** Consigne donnée **
Dans l'extrait sur le projet «Jeunesse nomade», recopie tout ce qui va de «A travers des» jusqu'à «hors du commun.» en changeant «ateliers» en «stages».

** Extrait source **
A cet effet, ces tunisiens ont participé à un échange en Belgique (12 jeunes et 3 accompagnateurs) et un séminaire pour les animateurs (6 animateurs). Les deux actions se sont déroulées du 29 juillet au 6 août 2018.

Le projet, financé par l’UE, aspire à rendre la communication plus accessible entre les associations locales de jeunesse aux jeunes résidents des centres d’accueil pour demandeurs d’asile issus d’Afrique ou de la région MENA. Il a accouché d’un spectacle qui interroge sur un fonctionnement plus humain des sociétés cosmopolites où le sens du mot accueil revêt une connotation encore problématique. Le spectacle, donné en représentation, raconte les itinéraires migratoires ainsi que les questionnements de la jeunesse sur l’accueil des jeunes migrants et demandeurs d’asile. Nous les avons rencontrés après leur retour en Tunisie.

Faire bouger le monde

Ils ont entre 17 et 21 ans et veulent faire bouger le monde sur les questions liées à la migration. Ils étaient à Bruxelles avec le projet «Jeunesse nomade» et ils sont revenus avec l’espoir de plus de justice sociale, de démocratie participative et culturelle et pour une place à tous les jeunes dans la société, indépendamment de leurs origines sociales, culturelles et de leurs nationalités.

A travers des échanges construits autour des exercices théâtraux, des ateliers de danse et de musique, ils ont non seulement pris la parole sur ce sujet, mais se sont aussi «mis en scène» à travers différentes situations d’inégalité entre migrants et conditions de séjour dans le pays d’accueil. Sous la direction d’un metteur en scène, le groupe a été appelé à créer des contenus artistiques avec l’aide d’artistes professionnels débouchant sur une performance scénique touchante et hors du commun.

En effet, les participants ont été invités à partager leurs interprétations et analyses à propos de l’immigration, en plus d’être conviés, lors du forum, à monter sur scène pour donner la réplique à leurs collègues et proposer des solutions alternatives à certaines situations.

** Données fournies **

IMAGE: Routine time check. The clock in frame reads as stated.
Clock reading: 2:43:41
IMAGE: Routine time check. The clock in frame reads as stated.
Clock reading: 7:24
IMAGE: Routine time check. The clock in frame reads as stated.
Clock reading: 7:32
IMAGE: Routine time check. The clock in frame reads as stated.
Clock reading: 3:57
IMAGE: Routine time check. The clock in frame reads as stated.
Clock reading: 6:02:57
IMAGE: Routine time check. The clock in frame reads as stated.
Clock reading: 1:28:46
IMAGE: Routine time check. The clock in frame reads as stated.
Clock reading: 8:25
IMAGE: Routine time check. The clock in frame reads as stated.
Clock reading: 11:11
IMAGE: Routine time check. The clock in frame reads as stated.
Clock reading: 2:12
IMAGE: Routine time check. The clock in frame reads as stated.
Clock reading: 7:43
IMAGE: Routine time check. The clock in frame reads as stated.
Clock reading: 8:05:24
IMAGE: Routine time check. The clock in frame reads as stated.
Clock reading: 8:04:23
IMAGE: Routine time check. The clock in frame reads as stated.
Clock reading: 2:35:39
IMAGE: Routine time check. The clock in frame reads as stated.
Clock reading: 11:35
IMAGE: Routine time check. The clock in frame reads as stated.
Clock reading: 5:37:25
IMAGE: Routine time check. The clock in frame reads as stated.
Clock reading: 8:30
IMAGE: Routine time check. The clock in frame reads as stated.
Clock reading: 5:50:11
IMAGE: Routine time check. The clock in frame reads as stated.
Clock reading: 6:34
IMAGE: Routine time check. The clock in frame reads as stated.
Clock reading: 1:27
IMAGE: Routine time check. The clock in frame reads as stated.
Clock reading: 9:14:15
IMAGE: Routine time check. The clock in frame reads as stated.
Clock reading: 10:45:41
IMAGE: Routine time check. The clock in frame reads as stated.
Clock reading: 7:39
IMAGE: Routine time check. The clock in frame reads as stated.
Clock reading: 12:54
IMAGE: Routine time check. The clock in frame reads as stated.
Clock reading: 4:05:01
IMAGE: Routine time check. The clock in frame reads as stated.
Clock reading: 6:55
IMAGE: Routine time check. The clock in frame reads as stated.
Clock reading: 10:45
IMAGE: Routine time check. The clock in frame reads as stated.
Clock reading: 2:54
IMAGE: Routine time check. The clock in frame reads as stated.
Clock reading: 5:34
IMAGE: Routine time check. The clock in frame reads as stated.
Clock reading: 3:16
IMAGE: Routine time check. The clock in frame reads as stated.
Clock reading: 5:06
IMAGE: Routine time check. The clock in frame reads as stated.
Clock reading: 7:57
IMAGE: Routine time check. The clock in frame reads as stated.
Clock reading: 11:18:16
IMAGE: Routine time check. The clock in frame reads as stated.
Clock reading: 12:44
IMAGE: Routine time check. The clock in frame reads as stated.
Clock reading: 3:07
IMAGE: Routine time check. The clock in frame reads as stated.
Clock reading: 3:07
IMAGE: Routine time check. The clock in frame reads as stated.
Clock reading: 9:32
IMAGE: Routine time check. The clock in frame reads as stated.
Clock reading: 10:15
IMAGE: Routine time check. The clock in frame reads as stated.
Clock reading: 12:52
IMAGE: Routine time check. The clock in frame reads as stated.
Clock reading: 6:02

** Réponse complète **
A travers des échanges construits autour des exercices théâtraux, des stages de danse et de musique, ils ont non seulement pris la parole sur ce sujet, mais se sont aussi «mis en scène» à travers différentes situations d’inégalité entre migrants et conditions de séjour dans le pays d’accueil. Sous la direction d’un metteur en scène, le groupe a été appelé à créer des contenus artistiques avec l’aide d’artistes professionnels débouchant sur une performance scénique touchante et hors du commun.